25. What part of writing is the most fun? The part where I realise how the conclusion of the story will tie together several elements introduced earlier, perhaps giving them deeper meanings.

Date: 2020-11-22 07:27 pm (UTC)
enchanted_jae: (Default)
From: [personal profile] enchanted_jae
Luna is always a delight!

Date: 2020-11-24 04:52 am (UTC)
delphi: An illustrated crow kicks a little ball of snow with a contemplative expression. (Default)
From: [personal profile] delphi
This was hugely interesting to read! And I hear you regarding summaries, especially for shorter and more atmospheric pieces.

Date: 2020-11-25 12:21 am (UTC)
delphi: An illustrated crow kicks a little ball of snow with a contemplative expression. (Default)
From: [personal profile] delphi
No, I absolutely love reading about other people's approaches and processes when it comes to writing. (And to be sure, I was definitely just talking about myself when I mentioned stories without much 'story' in them. :D)
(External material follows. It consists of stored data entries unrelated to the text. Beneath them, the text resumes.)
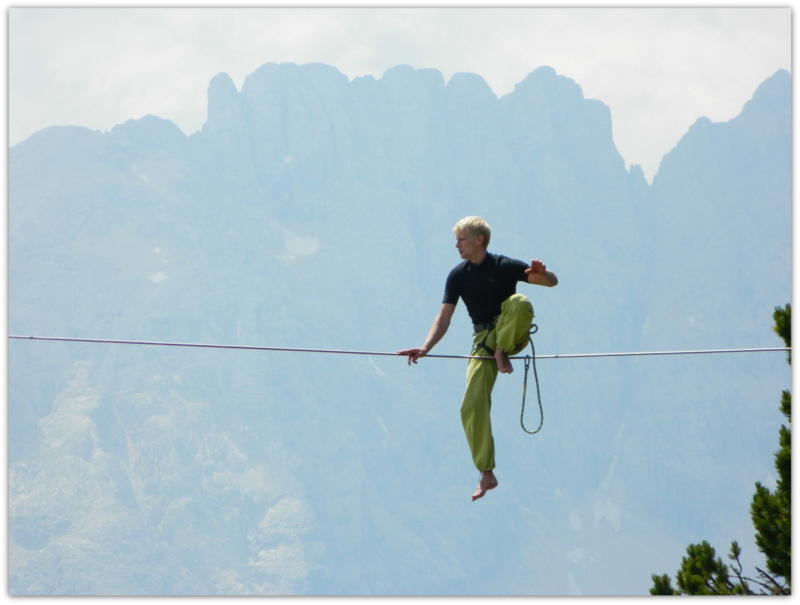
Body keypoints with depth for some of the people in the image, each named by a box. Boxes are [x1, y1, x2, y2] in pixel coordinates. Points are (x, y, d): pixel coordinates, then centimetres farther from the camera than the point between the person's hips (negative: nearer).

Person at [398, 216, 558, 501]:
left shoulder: (505, 266, -8)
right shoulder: (458, 275, 2)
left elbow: (552, 282, -7)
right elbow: (444, 316, -4)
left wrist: (541, 272, -32)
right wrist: (425, 347, -20)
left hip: (510, 334, -2)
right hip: (483, 340, 3)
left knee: (520, 302, -35)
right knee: (472, 404, -13)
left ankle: (503, 352, -14)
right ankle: (486, 475, -4)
Tags really are crucial on AO3, especially when it comes to popular pairings where it's impossible to keep up with all the new offerings every day. With very few exceptions, like when I've accidentally been on the ground floor of a pairing that later got popular, almost all of my fic with the most feedback are ones where people obviously decided to browse by tags for something they were particularly in the mood for.

Date: 2020-12-02 01:08 am (UTC)
delphi: An illustrated crow kicks a little ball of snow with a contemplative expression. (Default)
From: [personal profile] delphi
Thanks for the invitation! I posted my answers here.

Date: 2020-11-24 07:40 pm (UTC)
lee_bella: (Default)
From: [personal profile] lee_bella
"25. What part of writing is the most fun? The part where I realise how the conclusion of the story will tie together several elements introduced earlier, perhaps giving them deeper meanings."

Very much that. It feels rewarding when you get to the end, and everything naturally falls into place, whether it's intentional on the writer's part or otherwise.

Thank you for sharing your thought on writing. It's enlightening to read about what fellow writers are up to. Also, may I borrow this meme?